╭─ Excerpted passage

But before Cranston took a step, Affleck pulled the actor aside and redirected him.

Iranian militants had just stormed the U.S. embassy in Tehran, and details about the 1979 takeover were muddled ― the situation was chaotic, and O’Donnell’s demeanor had to reflect that. What’s more, O’Donnell had to deliver more narrative exposition than could possibly fit if he walked and talked without any detours. So Affleck plotted a zig-zagging path filled with barriers such as desks and chairs, giving the character not only the time to explain the event but also plenty of impediments to dramatize the pandemonium.

“It seemed kind of odd, but the director can inform the audience what the physical geography is,” Cranston said. “What it told me was that Ben was still telling the story.”

Though it was but a small moment in the Warner Bros. film, Affleck’s choice in directing Cranston highlighted a combination of intelligence, filmmaking savvy and attention to detail rarely found in studio productions. In one of the first meetings Affleck had about directing “Argo,” the “Armageddon” alumnus talked about film stock and camera lenses, not marketing hooks and stunt casting.

John Goodman and director Ben Affleck are seen on the set of “Argo.” (Claire Folger/MCT)


Opening Friday, Affleck’s third film as a director (following 2007’s “Gone Baby Gone” and 2010’s “The Town”) won early acclaim from critics and audiences at the fall film festivals. “Argo” is already generating favorable mentions from all manner of awards prognosticators, and Affleck has been singled out for his work not only behind the camera but also in front of it ― he stars in “Argo” as Tony Mendez, the CIA operative who invented the rescue scheme.

Yet the film, which is based on real-life events but goosed with fictional third-act suspense, is as much a stand-alone movie as the cap to a remarkable Hollywood comeback story.

Less than 10 years after dwelling in the industry’s punch-line fringes, owing largely to the disastrous “Gigli” and his relationship with costar Jennifer Lopez that branded the couple “Bennifer,” the 40-year-old Affleck has transformed himself into one of the town’s most sought-after directors. Like actor-directors Clint Eastwood and George Clooney, Affleck is determined to make intelligent crowd-pleasers, and his first two movies did just that.

Though more than a few directors are comfortable essentially remaking the same movie again and again, Affleck quite purposefully chose “Argo” because he’d never done anything quite like it. “Gone Baby Gone” (adapted from the Dennis Lehane book of the same name) and “The Town” (based on Chuck Hogan’s novel “Prince of Thieves”) were crime dramas set in and around Boston. While they were commended for sharp performances and execution, the two films fit rather narrowly into a well-traveled niche.

“Argo,” adapted by Chris Terrio from a Wired magazine article and a chapter from the memoir by the CIA’s Mendez, defies easy categorization. It’s a hybrid of historical drama, spy tale and political thriller, stirred together with sharp jokes spoofing Hollywood ― and all of it based on a little-known mission declassified in 1997. With a price tag of about $44 million (shared by Warner Bros. and financier Graham King, who backed “The Town”), “Argo” is also one of the season’s more daring gambles, the kind of movie most studios stopped making in the last decade.

╰─
╭─ Data provided

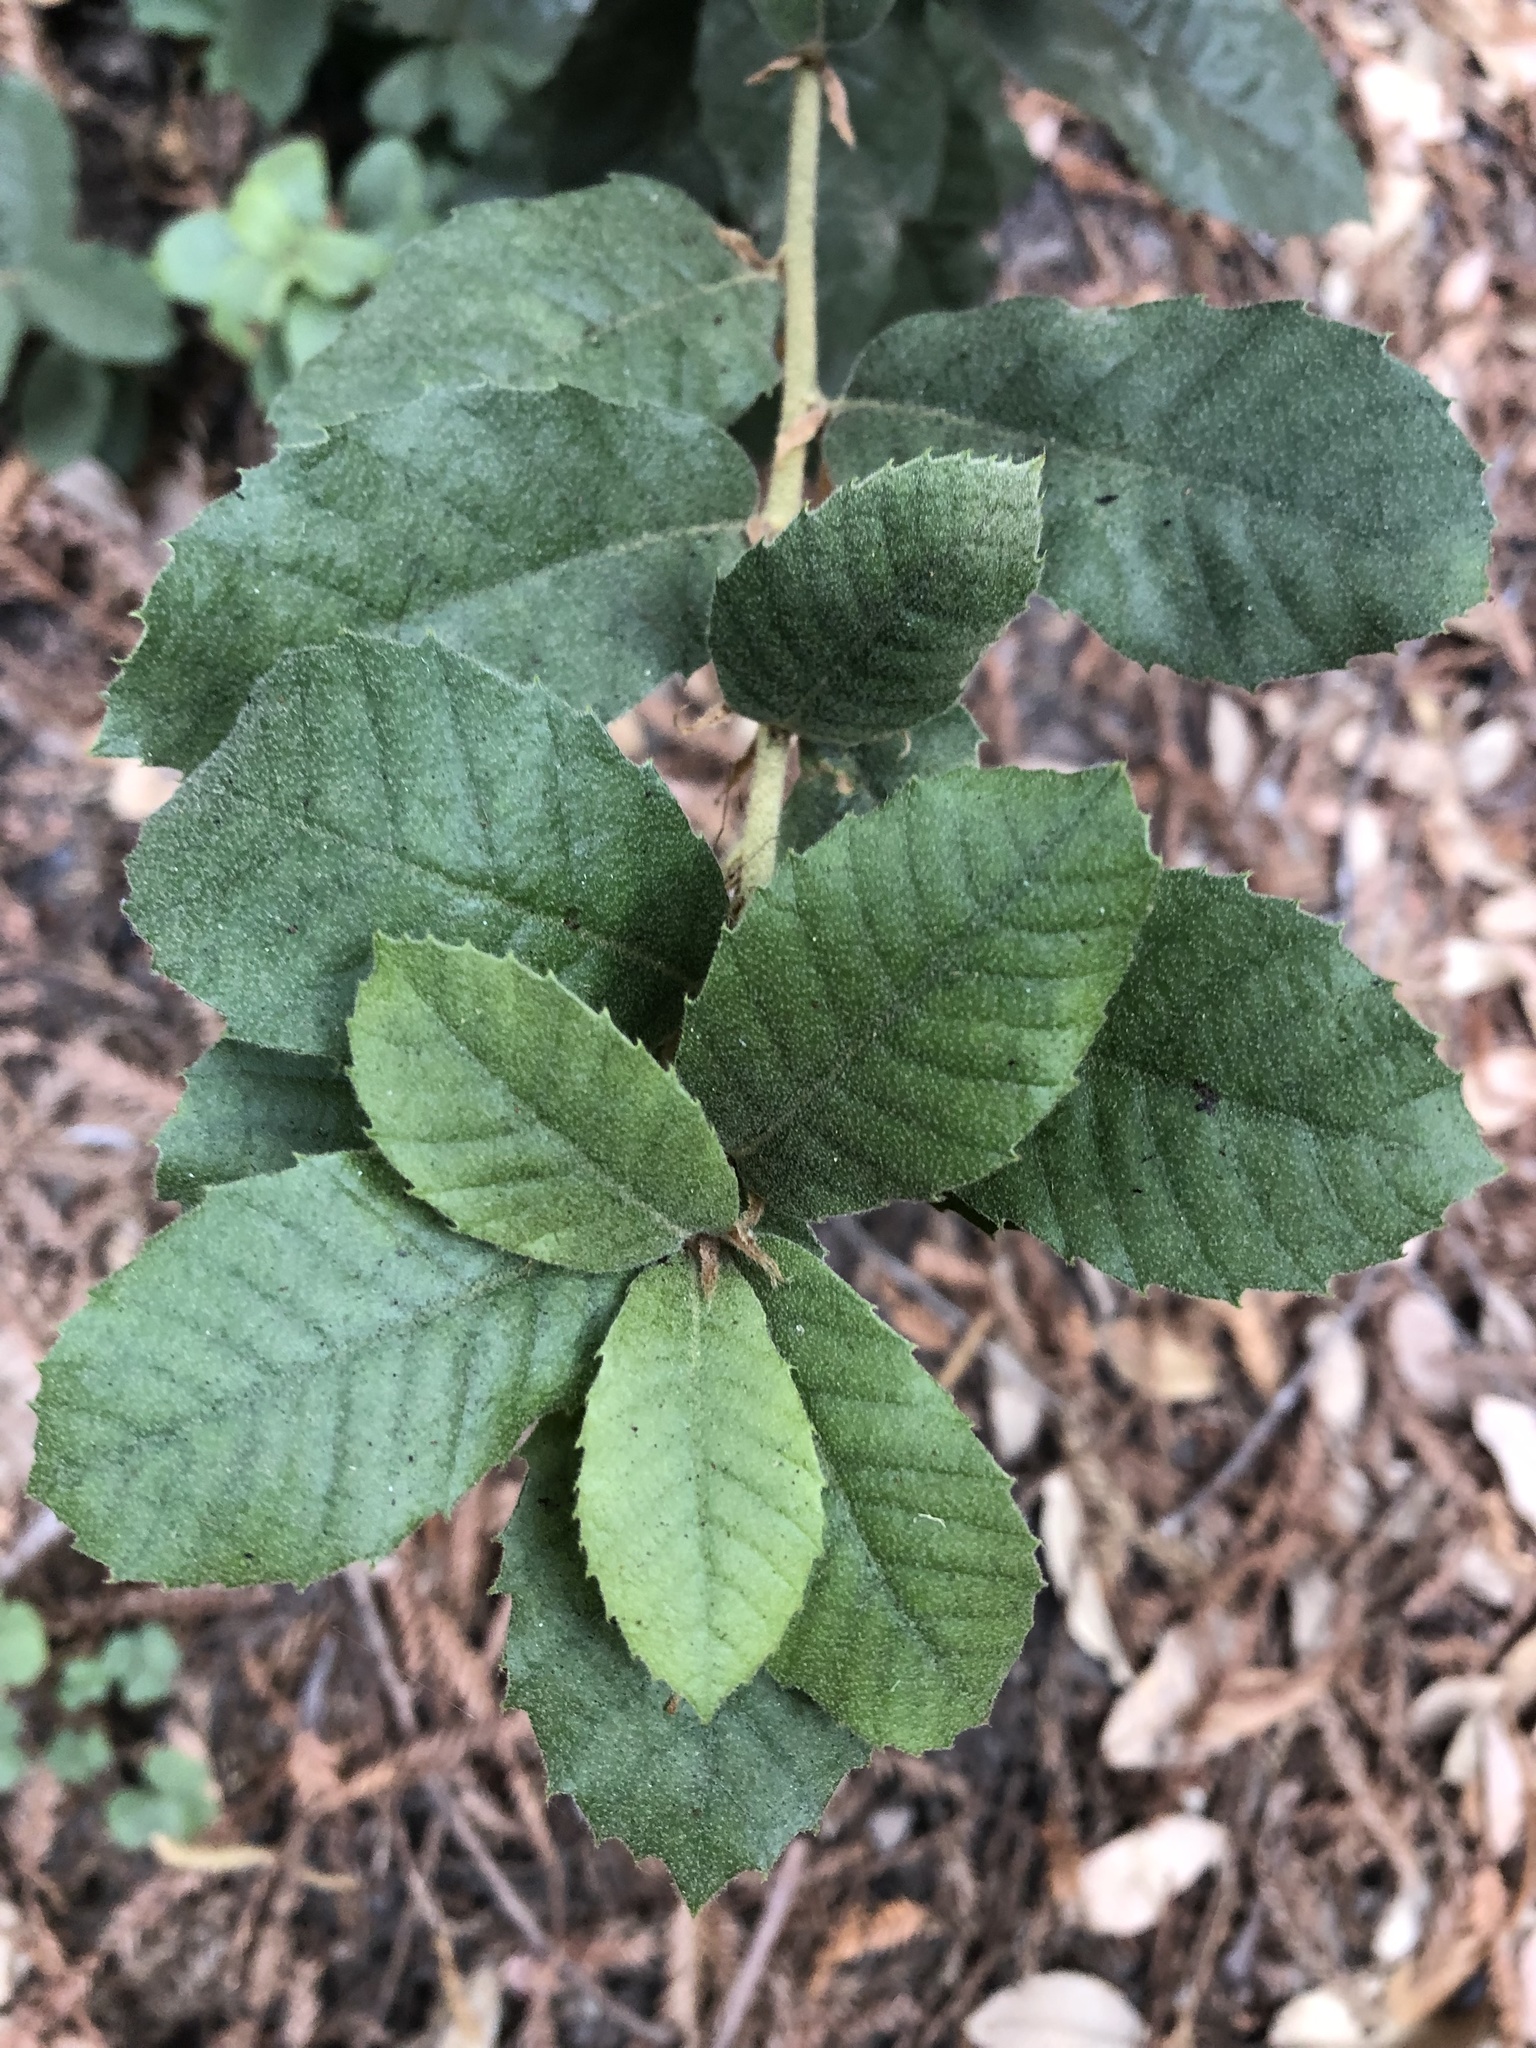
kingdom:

╰─

**Aim of the exercise:** In the excerpt about Ben Affleck directing "Argo," which character does Affleck play in the film?

**Complete output:** Tony Mendez, the CIA operative who invented the rescue scheme.